Cancer cells release into the bloodstream small vesicles armed with PD-1 ligand (PD-L1) — a protein that suppresses the activation of cancer-fighting immune cells — so as to mute anti-tumor immunity throughout the body, researchers report.
Study results also showed that vesicle-associated PD-L1 in the blood may work as a treatment response biomarker, helping to distinguish patients most likely respond to anti-PD-L1 therapies.
The study, “Exosomal PD-L1 contributes to immunosuppression and is associated with anti-PD-1 response,” was published in the journal Nature.
A well-known and powerful mechanism of immune evasion by cancer cells is the presence of PD-L1 on their cell surface, which will bind to its PD-1 receptor on T-cells to prevent the activation of T-cells — a type of white blood cell that fights cancer.
Previous studies have also shown that the presence of PD-L1 on cancer cells’ surface can increase in response to the release of interferon gamma (IFN-γ) — a protein with anti-cancer properties — by activated T-cells.
Several approved anti-cancer therapies target and block this interaction (PD-L1 with its PD-1 receptor) to promote T-cell activation and stimulate anti-canter immune responses. However, many patients with PD-L1-producing cancers do not respond to these therapies.

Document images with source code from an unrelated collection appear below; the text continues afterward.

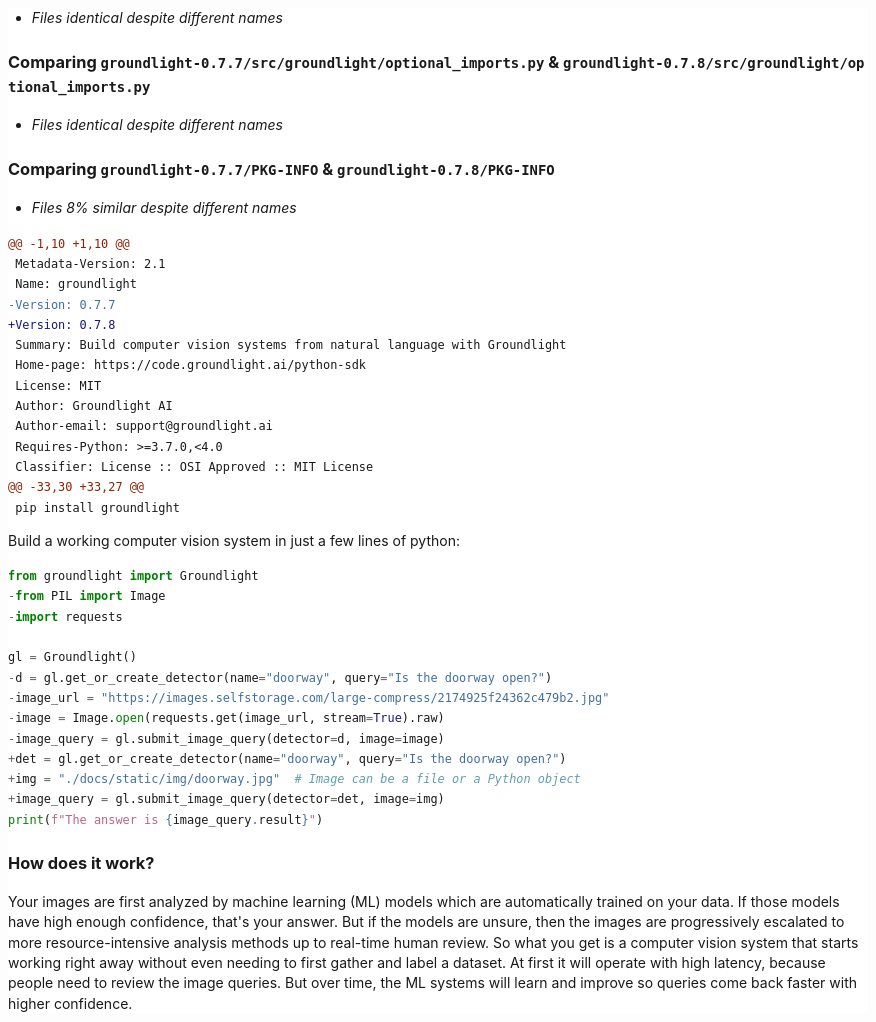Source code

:  * *Files identical despite different names*

### Comparing `groundlight-0.7.7/src/groundlight/optional_imports.py` & `groundlight-0.7.8/src/groundlight/optional_imports.py`

 * *Files identical despite different names*

### Comparing `groundlight-0.7.7/PKG-INFO` & `groundlight-0.7.8/PKG-INFO`

 * *Files 8% similar despite different names*

```diff
@@ -1,10 +1,10 @@
 Metadata-Version: 2.1
 Name: groundlight
-Version: 0.7.7
+Version: 0.7.8
 Summary: Build computer vision systems from natural language with Groundlight
 Home-page: https://code.groundlight.ai/python-sdk
 License: MIT
 Author: Groundlight AI
 Author-email: support@groundlight.ai
 Requires-Python: >=3.7.0,<4.0
 Classifier: License :: OSI Approved :: MIT License
@@ -33,30 +33,27 @@
 pip install groundlight
 ```
 
 Build a working computer vision system in just a few lines of python:
 
 ```python
 from groundlight import Groundlight
-from PIL import Image
-import requests
 
 gl = Groundlight()
-d = gl.get_or_create_detector(name="doorway", query="Is the doorway open?")
-image_url = "https://images.selfstorage.com/large-compress/2174925f24362c479b2.jpg"
-image = Image.open(requests.get(image_url, stream=True).raw)
-image_query = gl.submit_image_query(detector=d, image=image)
+det = gl.get_or_create_detector(name="doorway", query="Is the doorway open?")
+img = "./docs/static/img/doorway.jpg"  # Image can be a file or a Python object
+image_query = gl.submit_image_query(detector=det, image=img)
 print(f"The answer is {image_query.result}")
 ```
 
 ### How does it work?
 
 Your images are first analyzed by machine learning (ML) models which are automatically trained on your data. If those models have high enough confidence, that's your answer. But if the models are unsure, then the images are progressively escalated to more resource-intensive analysis methods up to real-time human review. So what you get is a computer vision system that starts working right away without even needing to first gather and label a dataset. At first it will operate with high latency, because people need to review the image queries. But over time, the ML systems will learn and improve so queries come back faster with higher confidence.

A collaboration between researchers — those at the University of Pennsylvania, Wuhan University, Xi’an Jiaotong University, Wistar Institute, University of Texas, and Mayo Clinic — sheds light on the immune-evasion mechanisms of cancer and possible causes behind the non-response to therapies.
The researchers found that human melanoma cells not only have PD-L1 on their surface, but they also release into the bloodstream large amounts of small vesicles — called exosomes — with PD-L1 on their surface, which systemically suppress anti-cancer immune responses. This finding was also true for breast and lung cancer cells.
In a mouse model of melanoma, injections of PD-L1-vesicles promoted tumor growth and led to a significantly lower number of T-cells able to infiltrated tumor cells and the lymph nodes. The addition of antibodies against PD-L1 strongly suppressed those effects.
These findings supported that exosomal PD-L1 systemically suppresses anti-tumor immunity, but this effect can be prevented or reduced with PD-L1/PD-1 blockade-based therapies.
Analysis of exosomal PD-L1 levels in melanoma patients prior to starting Keytruda (pembrolizumab) — an anti-PD-1 therapy — revealed that those who failed to respond to Keytruda treatment had significantly higher baseline levels of exosomal PD-L1.
Patients who responded to Keytruda showed a greater increase in exosomal PD-L1 level as early as three to six weeks following treatment start, which the researchers suggested may reflect the cancer’s response to the re-activation of T-cells and their production of the cancer-fighting protein IFN-γ.
But this response will have no lasting, damaging effects, because the interaction between PD-L1 and PD-1 is blocked by Keytruda.
High baseline (pre-treatment) levels of exosomal PD-L1 in patients who fail to respond to treatment “may reflect the ‘exhaustion’ of T cells to a stage at which they can no longer be reinvigorated by anti-PD-1 treatment,” the team wrote.
This non-response, researchers suggested, may be due to an impaired T-cell response or to the development of a resistance mechanism to IFN-γ by cancer cells.
These results also suggest that blood levels of exosomal PD-L1 may be used to predict which patients are more likely to respond to PD-L1/PD-1 blockade therapies, and to monitor treatment response.
“Just as diabetes patients use glucometers to measure their sugar levels, it’s possible that monitoring PD-L1 and other biomarkers on the circulating exosomes could be a way for clinicians and cancer patients to keep tabs on the treatments,” Guo Wei, a professor of biology at the University of Pennsylvania, said in a Xinhua news release.
This would represent a more accessible and less invasive way of monitoring the battle between T-cells and cancer, compared to traditional tumor biopsy.